Certains observateurs aux Etats-Unis ont regretté que ces frappes n'aient pas cherché à détruire la piste de la base aérienne. Des avions ont en effet réutilisé cette piste dès le lendemain, selon l'Observatoire syrien des droits de l'homme.

Mais selon le chef du Pentagone, "le gouvernement syrien a perdu la capacité de ravitailler en carburant ou de réarmer des avions depuis la base d'Al-Chaayrate et pour l'instant, l'usage de la piste a peu d'intérêt militaire", a-t-il également ajouté.

Les responsables du Pentagone estiment que des armes chimiques pourraient toujours se trouver sur la base aérienne.

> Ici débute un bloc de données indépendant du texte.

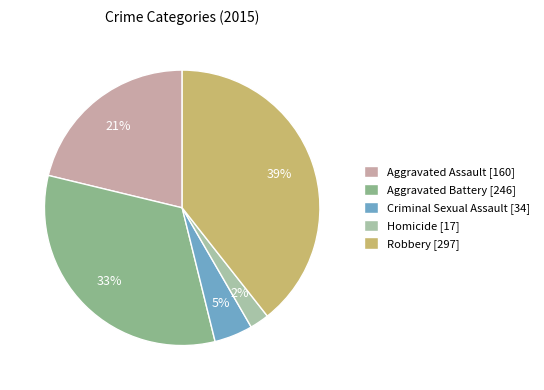

To the nearest percent, what percentage of the pie is Homicide?

2%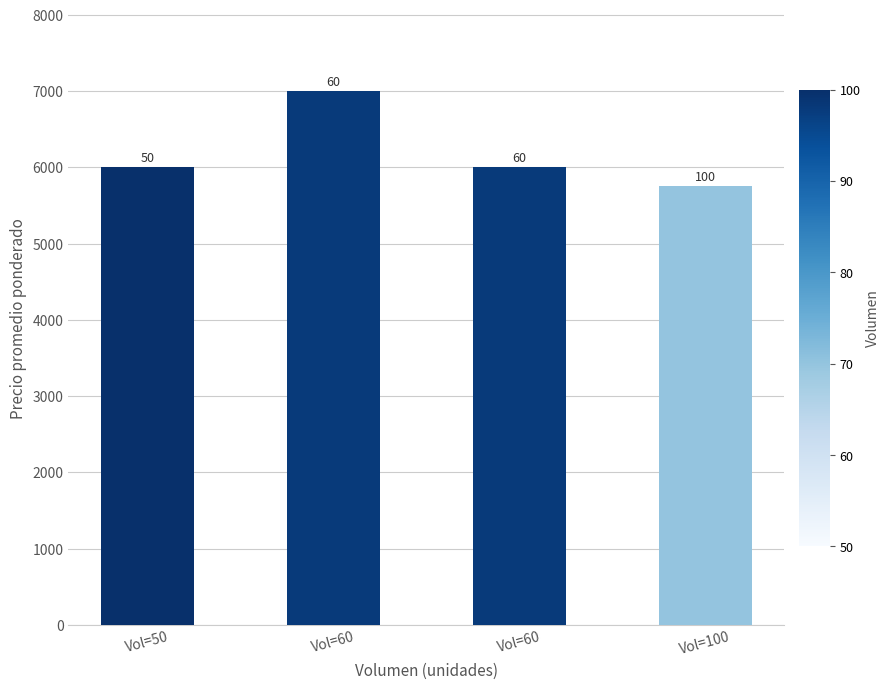

Are the bars horizontal?

No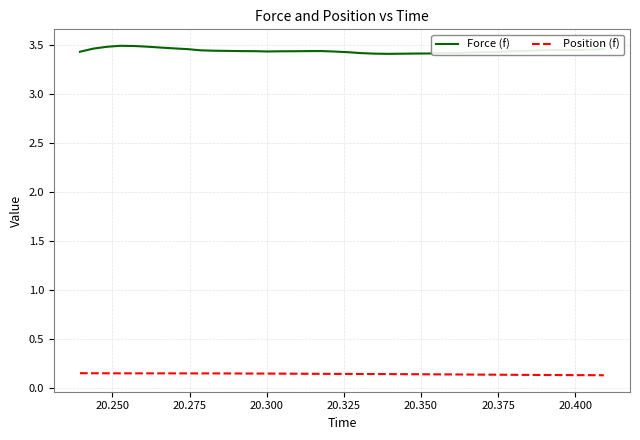

Rank the series by their average value, from highest to lowest.

Force (f), Position (f)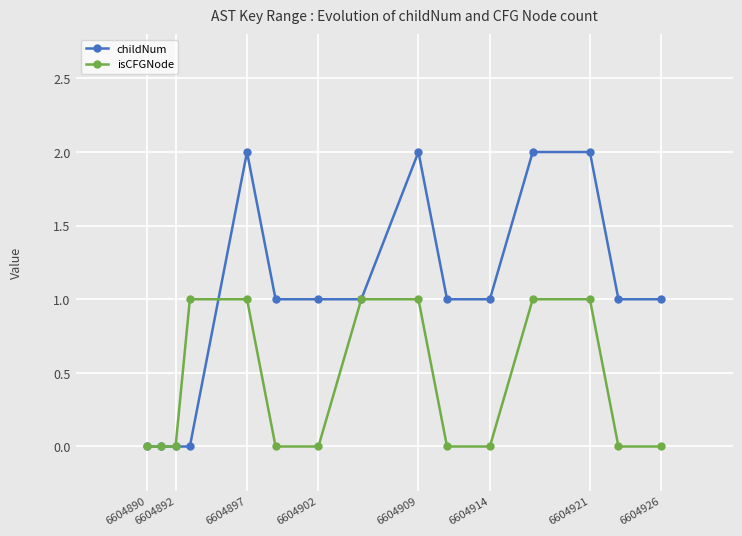

What is the value of the isCFGNode point at the 13th from the left?

1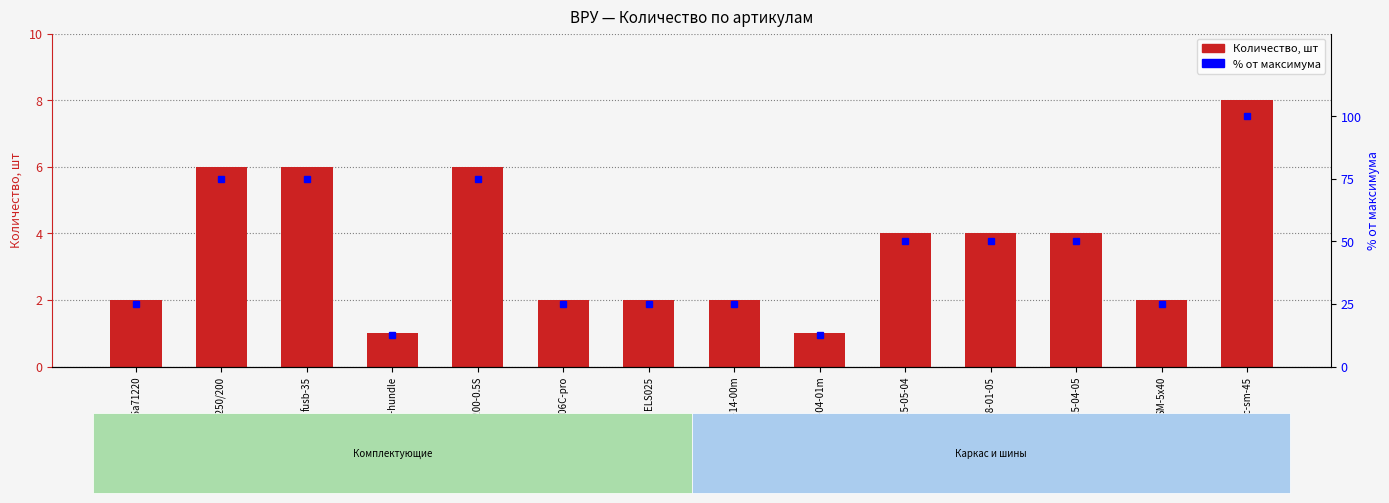

How many Процент от максимума values are between 25 and 75?

11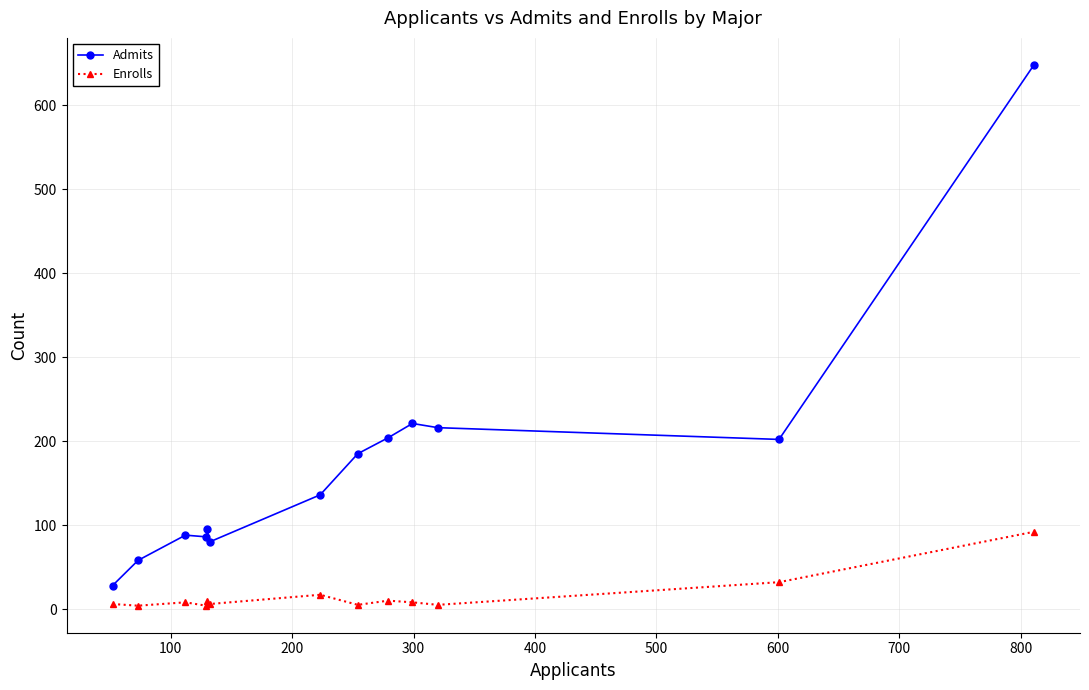

Which series has the largest total across all categories?

Admits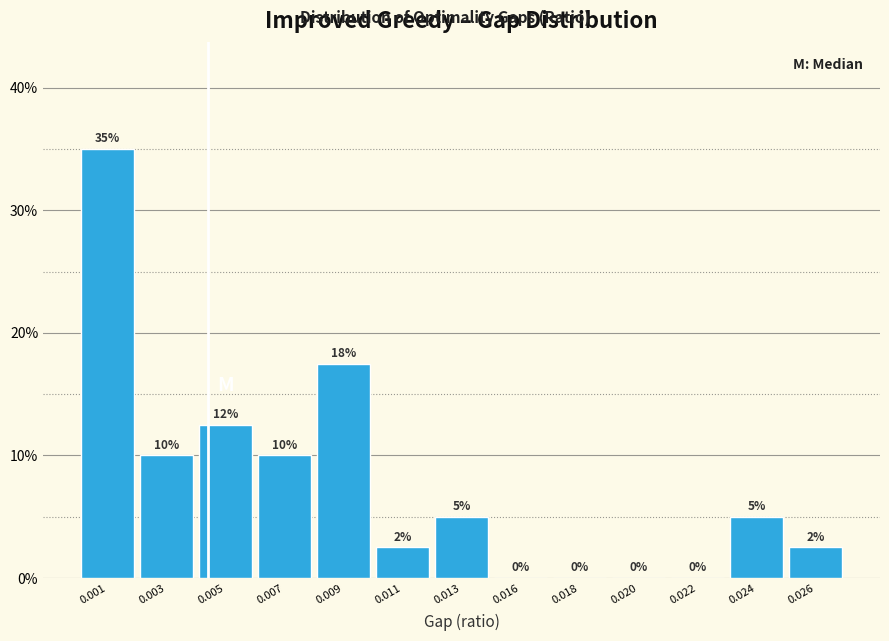

True or false: the data shows 2.5 at 0.026.

True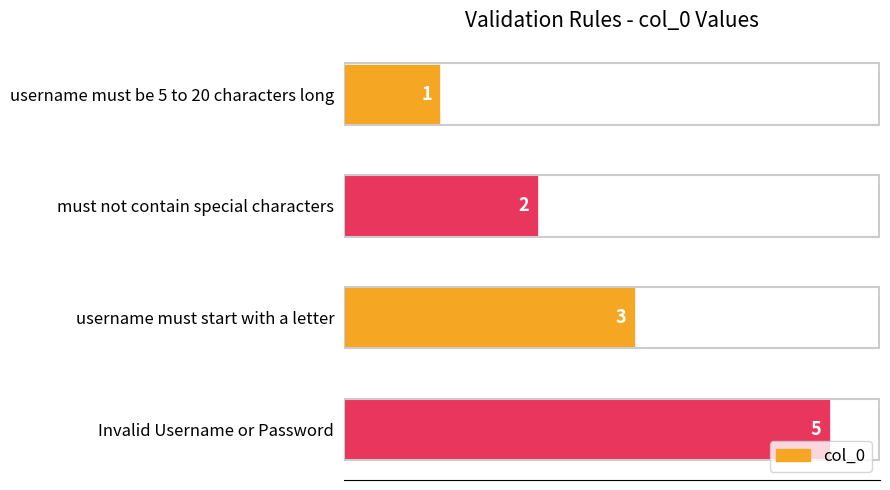

What is the sum of all values?

11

Mais la frappe aérienne a délibérément évité de frapper les bâtiments de stockage supposés de ces armes, pour éviter la dispersion des produits mortels, a expliqué lundi un porte-parole militaire américain.

Soutiens allemand et britannique

Par ailleurs, Donald Trump s'est entretenu lundi sur la Syrie avec Theresa May et Angela Merkel, lors de conversations téléphoniques séparées. Les dirigeantes britannique et allemande ont fait part de leur soutien à la frappe américaine de jeudi et "se sont accordées avec le Président Trump sur l'importance de faire rendre des comptes au président Bachar al-Assad", selon un communiqué de la Maison Blanche.